*To do*:
a) Retype the part of the forum thread about Backup Exec communications failures from "Final error category: Resource" up to and including "different backup set.".
b) Using the forum thread about Backup Exec communications failures, answer yes or no to whether each statement agrees with it, and quote the words that decide it: (i) The first poster set all the network cards to 100 Mbits and Full Duplex. (ii) When the second poster ran the engine in debug mode, it eventually aborted. (iii) The failures always occur on the same backup job.

*Text to read*:
------------------------------------
Tek-Tips is the largest IT community on the Internet today!

Members share and learn making Tek-Tips Forums the best source of peer-reviewed technical information on the Internet!

  • Congratulations SkipVought on being selected by the Tek-Tips community for having the most helpful posts in the forums last week. Way to Go!

Veritas 9 - A communications failure between BE9 & Remote Agents 1

Status
Not open for further replies.

Zebed00

Technical User
Apr 8, 2002
6
0
0
GB
Hi,

I'm wondering if anyone can help on this one please. We've recently installed Veritas Backup Exec 9.0 in a mixed Windows NT/2000 Domain. We are receiving the following failures randomly on a nightly basis.

Completed status: Failed
Final error code: a00084f9 HEX
Final error description: A communications failure has occurred between the Backup Exec job engine and the remote agent.

Final error category: Resource Errors

We've made sure that all the NIC's are set to 100 Mbits and Full Duplex (as recommended by Veritas' TID) and we've ensured that NIC Teaming is switched off. The weirdestpart is that sometimes it happens on one of the jobs and other times is completely different backup set.

Please, if any one has received this error in the past and found a solution, would they please let me know.

Thanks very much in advance,

:)
 
I too am getting the same error message (a00084f8 HEX) while attempting to backup my remote servers. They say backing up remote servers over the WAN is not a good idea but I have no choice. One of our remote sites is a 100mb OC3 fiber MAN connection. I don't think this should be an issue. I have done the registry changes, run the beengine and remote piece in debug mode. The debug mode locks up and never aborts. I am in the process of running a utility called TDImon which captures packets for displaying and anaylizing at the request of Veritas support. Doing this took so much control and resource that nobody could logon at the remote site. Wits end is comming soon.
Good luck to all and if I get it resolved I will certainly share it with you.
 
Hi all. Just an update on our remote agent problems...
------------------------------------
*Collected material*:
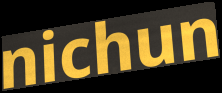
nichunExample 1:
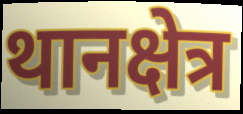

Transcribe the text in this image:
------------------------------------
*Solved tasks*:
a)
Final error category: Resource Errors

We've made sure that all the NIC's are set to 100 Mbits and Full Duplex (as recommended by Veritas' TID) and we've ensured that NIC Teaming is switched off. The weirdestpart is that sometimes it happens on one of the jobs and other times is completely different backup set.

b)
(i) Yes: "We've made sure that all the NIC's are set to 100 Mbits and Full Duplex"
(ii) No: "The debug mode locks up and never aborts."
(iii) No: "sometimes it happens on one of the jobs and other times is completely different backup set."